The promise of blockchains
If everyone works off the same blockchain, and everyone openly shares what the current state of the blockchain is, and it’s computationally intractable to tamper with it, and everyone agrees on rules of how new data is committed… then suddenly everything changes.
Suddenly you can build completely decentralized systems that require no trust among participants. So long as enough actors in the system follow the rules of the protocol (in the most primitive case, at least 50% of them are good), then you can imbue the system with provable security guarantees. Conspiracies or bad actors can’t censor or vandalize the system.
You can even engineer the right incentives straight into the protocol, and then have every actor in the system enforce them.
Using blockchains, a lot of massive coordination problems simply disappear. Conundrums that plague global financial infrastructure, voting, international remittances, insurance policies, custodial records, and even government corruption can simply be designed out of existence.
By creating the right system with the right guarantees, you can fix bad incentives. You can eliminate corrupt middle-men and rent-seekers. You can create whole new societies that can coordinate better, more transparently, and more efficiently than ever before considered possible.
It’s really hard for most people to grasp the significance of this.
I’ll put it this way: if John Locke knew about blockchains, it undoubtedly would’ve compelled him to write a third treatise on government. It would’ve been a revolutionary idea in how to coordinate a society.
The future of the future
Most people I know right now in Silicon Valley are focused on deep learning and AI as the most promising technological revolution. And I share their enthusiasm! Deep learning is going to upend industries and give us new capabilities that we only imagined in high science fiction.

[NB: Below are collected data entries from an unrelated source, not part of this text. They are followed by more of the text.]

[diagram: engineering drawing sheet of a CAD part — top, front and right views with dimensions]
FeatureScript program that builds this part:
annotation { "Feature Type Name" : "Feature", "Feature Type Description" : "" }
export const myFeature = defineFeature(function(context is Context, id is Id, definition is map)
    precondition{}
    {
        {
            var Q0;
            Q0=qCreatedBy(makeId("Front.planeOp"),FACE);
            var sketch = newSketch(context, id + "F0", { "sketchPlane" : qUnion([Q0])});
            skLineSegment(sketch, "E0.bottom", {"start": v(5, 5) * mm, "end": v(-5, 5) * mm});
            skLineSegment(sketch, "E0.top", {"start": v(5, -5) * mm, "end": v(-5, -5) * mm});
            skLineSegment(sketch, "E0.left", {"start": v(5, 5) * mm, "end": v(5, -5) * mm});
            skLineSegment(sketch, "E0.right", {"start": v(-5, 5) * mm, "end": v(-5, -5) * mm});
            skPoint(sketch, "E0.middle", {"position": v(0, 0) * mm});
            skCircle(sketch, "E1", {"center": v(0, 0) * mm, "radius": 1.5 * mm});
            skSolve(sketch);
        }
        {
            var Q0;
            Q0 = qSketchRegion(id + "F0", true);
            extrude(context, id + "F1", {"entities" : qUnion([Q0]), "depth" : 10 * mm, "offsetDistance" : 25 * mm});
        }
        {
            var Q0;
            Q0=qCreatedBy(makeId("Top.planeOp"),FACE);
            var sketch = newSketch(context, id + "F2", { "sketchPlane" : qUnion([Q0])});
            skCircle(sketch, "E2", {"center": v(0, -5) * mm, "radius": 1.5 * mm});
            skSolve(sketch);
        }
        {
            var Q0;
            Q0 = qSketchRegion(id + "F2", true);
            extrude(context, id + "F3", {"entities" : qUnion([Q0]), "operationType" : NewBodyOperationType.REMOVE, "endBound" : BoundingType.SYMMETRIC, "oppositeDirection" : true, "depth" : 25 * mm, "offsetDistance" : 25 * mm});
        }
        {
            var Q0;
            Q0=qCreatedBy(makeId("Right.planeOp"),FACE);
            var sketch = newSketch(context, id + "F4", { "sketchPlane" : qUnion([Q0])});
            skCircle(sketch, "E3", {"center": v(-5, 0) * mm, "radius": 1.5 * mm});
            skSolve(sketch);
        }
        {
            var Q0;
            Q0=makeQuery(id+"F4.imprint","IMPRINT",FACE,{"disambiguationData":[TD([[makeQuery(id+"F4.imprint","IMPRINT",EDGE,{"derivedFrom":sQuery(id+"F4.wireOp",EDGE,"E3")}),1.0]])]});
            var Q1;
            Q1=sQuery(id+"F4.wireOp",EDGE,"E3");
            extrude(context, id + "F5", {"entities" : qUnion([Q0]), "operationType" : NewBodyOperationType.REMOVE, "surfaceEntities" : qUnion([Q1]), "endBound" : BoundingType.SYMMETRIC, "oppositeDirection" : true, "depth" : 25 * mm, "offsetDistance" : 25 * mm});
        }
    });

But blockchain — blockchain is going to upend entire societies. It’s going to enable new kinds of governance systems that were before only the daydreams of utopians and philosophers.
And yet, when you look at the cryptocurrency world right now, you’re not necessarily going to recognize that.
Most of what’s going on right now falls into two categories.
The first are the crypto-anarchists and hackers who are building low-level protocols. They’re racing to build what will become the decentralized TCP/IP stack for future builders.
The second category are the profiteers who trying to make a quick buck off the unaware and the optimistic.
Unfortunately, this second category is getting most of the attention.
The tower of Blockchain
Imagine stumbling across the world wide web in 1995, browsing through dinky fan sites catering to eccentrics, and thinking: “Hah. Wow. This weird little ecosystem is going to be really important someday.”
That was blockchain a few years ago. In other words, blockchain has safely crossed the Angelfire chasm.
Now that it has proven its first glimmer of usefulness, the next act is inevitable.
You may have heard about the ICO mania, or the recent rallies of the prices of Bitcoin and Ethereum. The wise and the wily have taken notice and have realized blockchain’s tremendous potential. And they’ve already made and lost fortunes speculating on the potential future of cryptocurrencies.